The orchestra blares, the crowed goes wild, and the curtain rises. Even the tech guys at the back of the house cannot resist jamming out to Mamma Mia’s ABBA medley overture. Before seeing Mamma Mia, I had heard nothing but negative comments about the show, coming from people who had seen it on previous tours. Thus I entered the Orpheum Theatre on Tuesday night with very low expectations for what I was about to see. And I was blown away.
Where to even begin? The singing was phenomenal, the dancing was great, the set was simple yet effective, the lighting achieved its goal of aiding the audience, and the costumes were beautiful. Sure, the plot is on the cheesy side and occasionally there is some apparent over-acting, but these just add to the fun, upbeat light-heartedness of the show.
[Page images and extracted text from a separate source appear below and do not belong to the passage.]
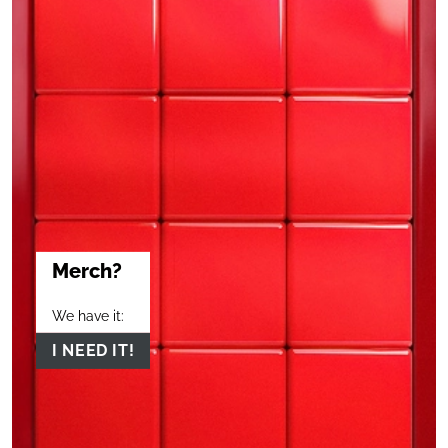
Merch?
We have it:
I NEED IT!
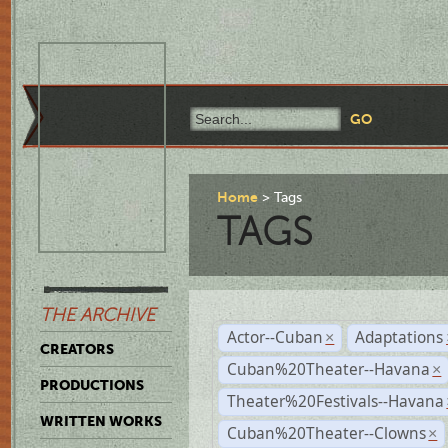
Home
Tags
TAGS
THE ARCHIVE
Actor--Cuban
Adaptations
×
CREATORS
Cuban%20Theater--Havana
×
PRODUCTIONS
Theater%20Festivals--Havana
WRITTEN WORKS
Cuban%20Theater--Clowns
×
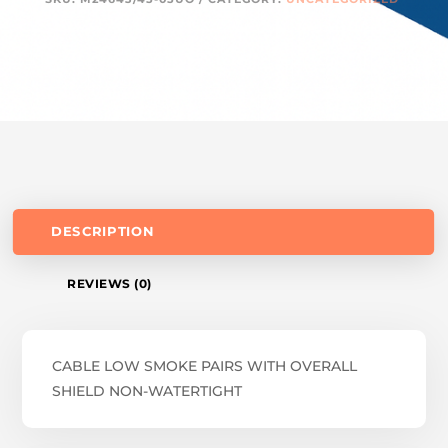
DESCRIPTION
REVIEWS (0)
CABLE LOW SMOKE PAIRS WITH OVERALL
SHIELD NON-WATERTIGHT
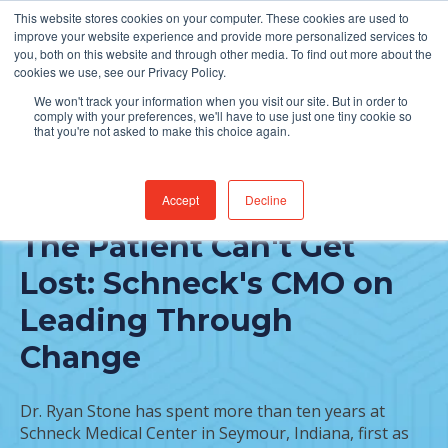
This website stores cookies on your computer. These cookies are used to
Find Jobs
improve your website experience and provide more personalized services to
you, both on this website and through other media. To find out more about the
cookies we use, see our Privacy Policy.
We won't track your information when you visit our site. But in order to
comply with your preferences, we'll have to use just one tiny cookie so
that you're not asked to make this choice again.
Accept
Decline
FEATURED POST
The Patient Can't Get
Lost: Schneck's CMO on
Leading Through
Change
Dr. Ryan Stone has spent more than ten years at
Schneck Medical Center in Seymour, Indiana, first as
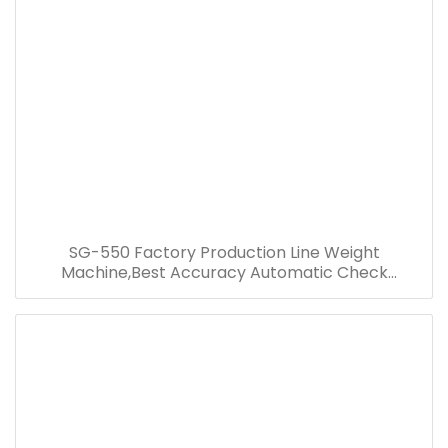
SG-550 Factory Production Line Weight
Machine,Best Accuracy Automatic Check
Weigher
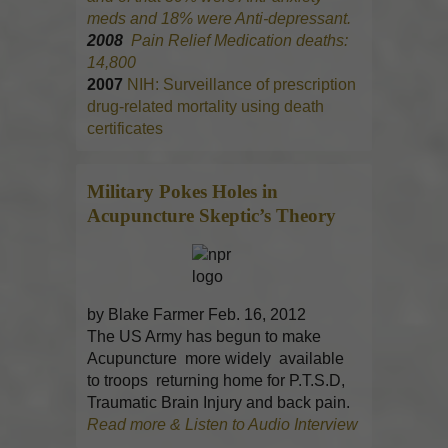
meds and 18% were Anti-depressant.
2008
Pain Relief Medication deaths:
14,800
2007
NIH: Surveillance of prescription
drug-related mortality using death
certificates
Military Pokes Holes in
Acupuncture
Skeptic’s Theory
by Blake Farmer Feb. 16, 2012
The US Army has begun to make
Acupuncture more widely available
to troops returning home for P.T.S.D,
Traumatic Brain Injury and back pain.
Read more & Listen to Audio Interview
The show, which takes place on a Greek island, follows the story of Sophie Sheridan (Chelsea Williams) who is engaged to be married and her mother, Donna (Georgia Kate Haege). Sophie’s one dream is to have her father walk her down the aisle and, in attempt to make this happen, she invites three possible fathers to the island, in hopes that she will simply know which one is him. Harry Bright (Mark A. Harmon), Bill Austin (Michael Colavolpe), and Sam Carmichael (Jeff Drushal), her three potential fathers, arrive, and chaos ensues. As Sophie tries to identify her real dad and Donna tries to comprehend why these three men from her past have all suddenly showed up at the same time, the wedding seems on the verge of falling apart and the search for truth threatens to tear Sophie away from her mother and her love.
From the slow, sweet songs such as “I Have a Dream,” “Thank You for the Music,” and “Our Last Summer” to the upbeat songs that make you want to get up and dance, such as “Dancing Queen,” “Voulez-Vous,” and “Lay All Your Love on Me,” each number was perfected and engaging. However, one thing that I found to be a bit tacky was the frequency with which there were people singing from off stage. It was obvious, particularly when there was only one character onstage singing, and often distracting. Nevertheless, every one of the actors sang flawlessly, and the music was spectacular.
The dancing was also practically perfect, complete with flips, Russian jumps, and men traipsing around in scuba-gear. Anthony Van Laast’s choreography portrayed the care-free attitude of the islanders and also added intensity, humor, and spunk to the production.
The set, composed of two mobile pieces, is rearranged periodically to represent the taverna, the inside of Sophie’s room, Donna’s room, and other settings. This simple yet elegant design facilitates quick transitions and directs the focus toward the actors, rather than adding distraction. Similarly, the lighting aids the audience’s ability to find a focus and cleverly makes clear when a song is a soliloquy as opposed to a conversation in singing form.
The costumes also added to the delightfulness, with highlights including Donna and the Dynamos’ flashy ABBA-inspired costumes, men dressed in wetsuits, and scenes in which the entire company was dressed in the same color scheme to accent the scene.
Although occasionally there was some over-acting, particularly from Emily Price in the role of Ali, it added to the comedy and light-heartedness of the performance. Overall the show was great fun, songs, dances, set, lighting, and costumes included. If you are looking for a fun, upbeat night at the theater, Mamma Mia is the show for you!